(Beginning of Listed records)

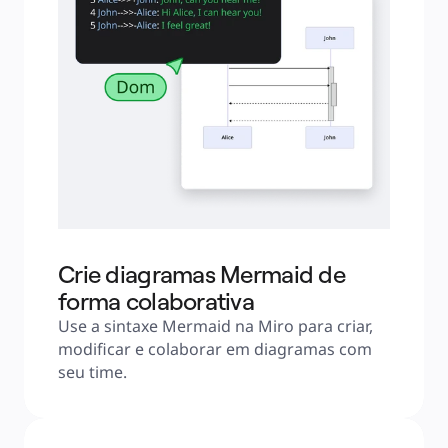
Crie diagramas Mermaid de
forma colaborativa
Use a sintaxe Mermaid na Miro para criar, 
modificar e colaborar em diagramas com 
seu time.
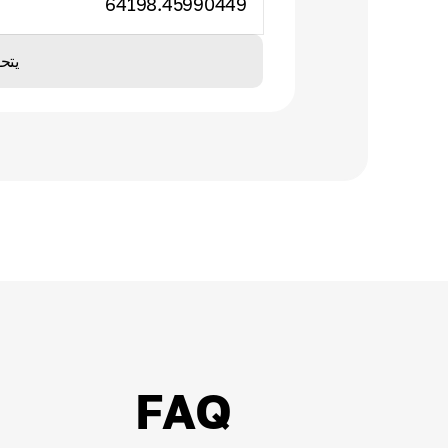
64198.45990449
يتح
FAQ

(End of Listed records)

**Work task:**
Extract the text read from the material, reproducing every line word for word and in its original order. Leave the pictures out of the answer.

**Answer to the exercise:**
Crie diagramas Mermaid de
forma colaborativa
Use a sintaxe Mermaid na Miro para criar, 
modificar e colaborar em diagramas com 
seu time.
64198.45990449
يتح
FAQ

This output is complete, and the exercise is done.